La Cour suprême des États-Unis se penche pour la première fois lundi sur la liberté d'expression sur internet, pour dire si des menaces de mort sur Facebook sont porteuses d'une intention de nuire ou protégées par la Constitution, comme une chanson de rap.

«Il y a une manière de t'aimer mais des milliers de te tuer. Je n'aurai pas de repos, tant que ton corps ne sera pas en morceaux, baignant dans le sang, de ses plaies agonisant. Dépêche-toi, crève, salope!», écrivait, sur le réseau social, un mari éploré par sa séparation.

Les neuf juges de la haute Cour, dont aucun ne semble avoir de compte Facebook, diront si ces propos virulents relèvent de la liberté d'expression et sont protégés à ce titre par la Constitution américaine.

Arrêté et inculpé, Anthony Elonis prétend que ses messages n'avaient qu'une vertu «thérapeutique», sans jamais la moindre «intention» de tuer, et qu'ils ne constituaient donc pas «une vraie menace».

Il assure en outre que sa condamnation permettrait de poursuivre toutes sortes d'auteurs dans la culture populaire, chanteurs de rap ou autres dessinateurs de bande dessinée.

Pour le gouvernement Obama, au contraire, la loi interdit «les vraies menaces, définies comme des déclarations qu'une personne raisonnable peut interpréter comme l'expression sérieuse d'une intention de nuire».

«Une menace d'attentat à la bombe, qui semble sérieuse, est nuisible quel que soit l'état d'esprit de celui qui la profère», écrit le gouvernement, dans son argumentaire devant la haute Cour, en réclamant que la condamnation de M. Elonis soit confirmée.

Dans cette affaire susceptible d'avoir des répercussions sur les violences ou harcèlements sur les réseaux sociaux, le gouvernement a reçu le soutien de plusieurs associations contre les violences domestiques.

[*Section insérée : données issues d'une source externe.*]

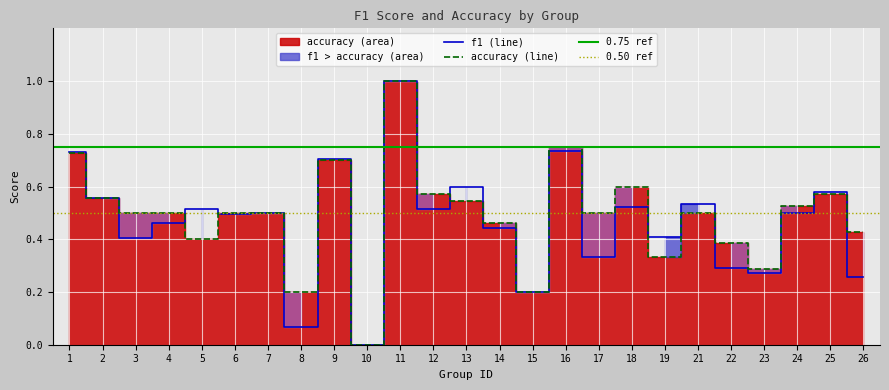

Rank the categories by f1 value from highest to lowest.

11, 16, 1, 9, 13, 25, 2, 21, 18, 5, 12, 24, 7, 6, 4, 14, 19, 3, 17, 22, 23, 26, 15, 8, 10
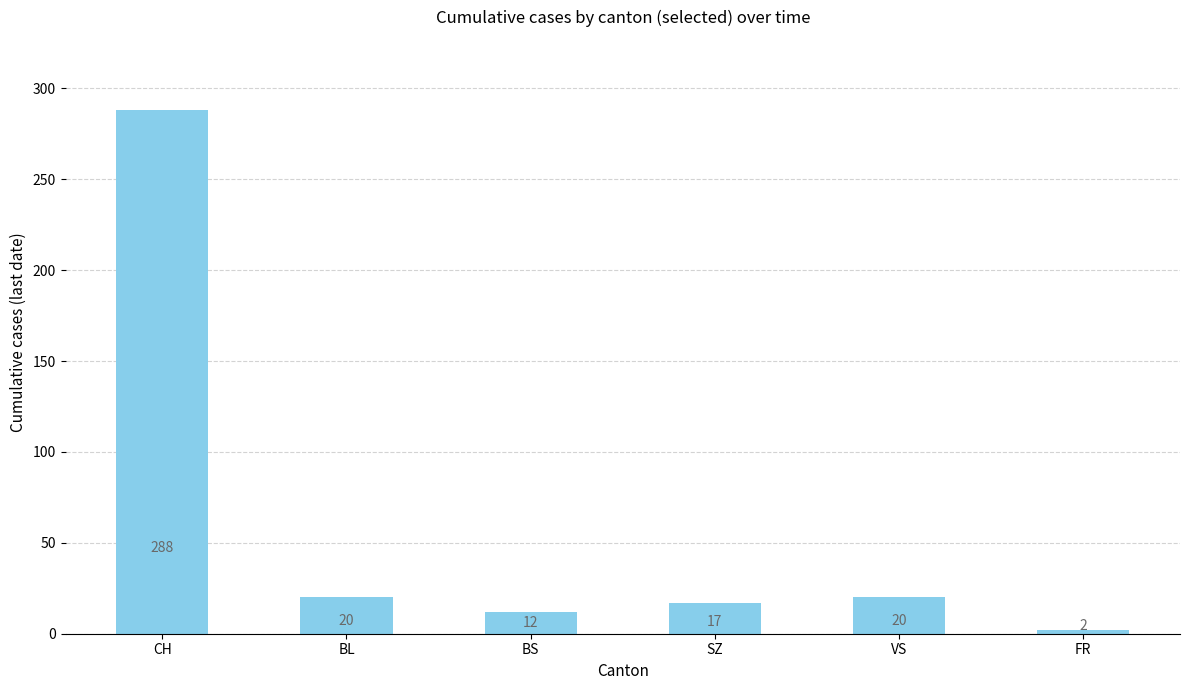

What is the value of the 3rd bar from the left?

12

En première instance, maintenu en appel, le plaignant avait été condamné à trois ans et demi de prison et trois ans de liberté surveillée.

«Dites-le, le gouvernement ne peut pas l'interdire» 

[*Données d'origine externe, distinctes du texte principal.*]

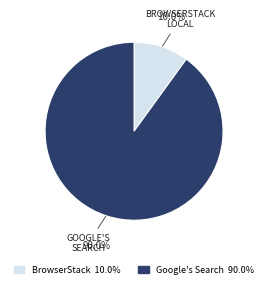

Is there any slice that represents more than half of the pie?

Yes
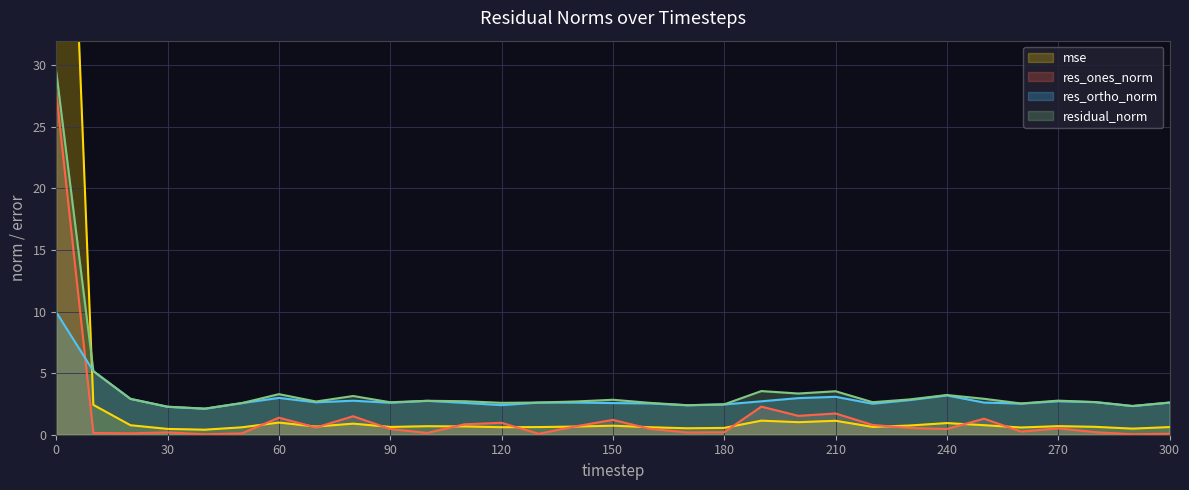

Where is res_ortho_norm nearest to the value 6?

10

À la manière d'Eminem et d'autres rappeurs, Anthony Elonis s'était mis à publier de multiples messages violents sur son compte Facebook, quand sa femme l'avait quitté en mai 2010 avec leurs deux enfants, après sept ans de mariage.

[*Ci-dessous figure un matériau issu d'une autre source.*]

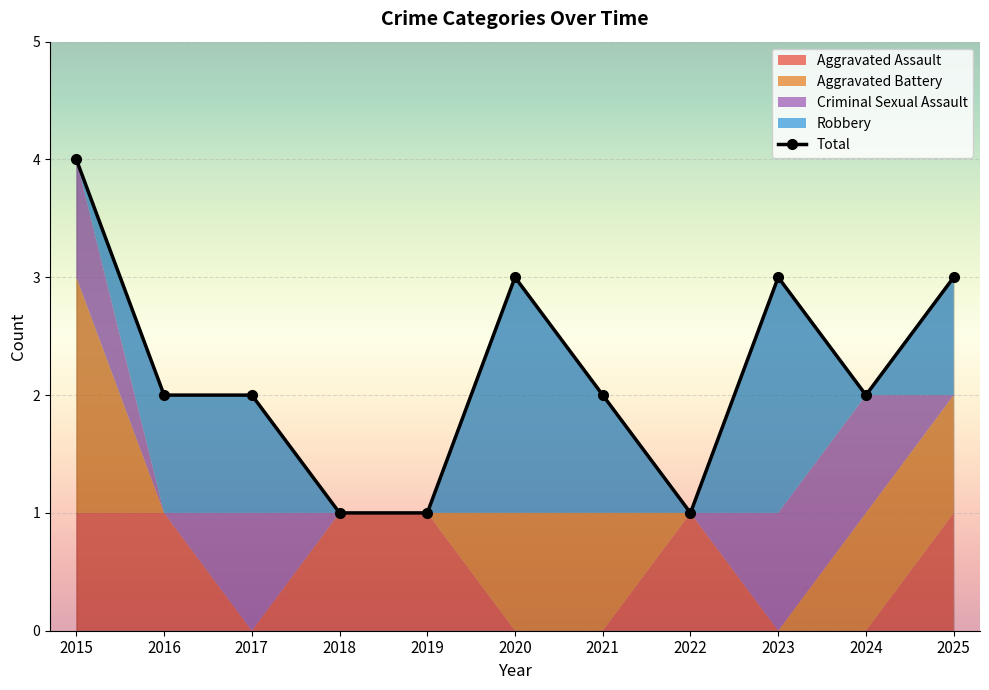

The value at 2017 is 4. True or false?

False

«Saviez-vous que c'est illégal pour moi de dire que je veux tuer ma femme? C'est illégal. C'est un outrage criminel indirect. [...] mais je ne le dis pas effectivement. Je vous fais juste savoir que c'est illégal pour moi de le dire. C'est comme un service public que je vous rends».

Placé sous contrôle judiciaire avec une interdiction de s'approcher de son épouse, qui se sentait «extrêmement terrorisée», le mari abandonné avait élargi ses menaces à une agente du FBI venue l'interroger, en menaçant la policière de la faire exploser avec une bombe, ou encore à ses anciens employeurs d'un parc d'attractions de Pennsylvanie. Il avait aussi menacé une des écoles élémentaires de la ville de «la fusillade la plus haineuse jamais imaginée».

«Plie en quatre ton contrôle judiciaire et fourre-le bien dans ta poche. Est-il assez épais pour stopper une balle?», écrivait-il encore à sa femme sur Facebook, six mois après la rupture conjugale.

Ce sera la première fois que la Cour suprême examine les limites de la liberté d'expression sur les réseaux sociaux. Mais la haute Cour s'est déjà frottée aux nouvelles technologies (GPS, téléphones mobiles, jeux vidéo) et elle «est dans de bonnes dispositions pour protéger le Premier amendement et la liberté d'expression dans les médias modernes et la culture populaire», estime William Marshall, professeur de droit à l'Université de Caroline du Nord.

«Dans tous les cas, la Cour a [systématiquement] renversé l'interdiction ou la restriction [de la liberté de parole] comme empiétant sur les droits du Premier amendement», a rappelé l'expert Steven Schwinn.

En substance, elle a toujours délivré le même message: «si vous n'aimez pas ce discours, dites-le, mais le gouvernement ne peut pas l'interdire», explique le professeur de droit de l'École John Marshall.

«Compte tenu de cette tendance, il est difficile d'envisager que cette Cour se prononce contre Elonis», même si son discours était «particulièrement méprisable».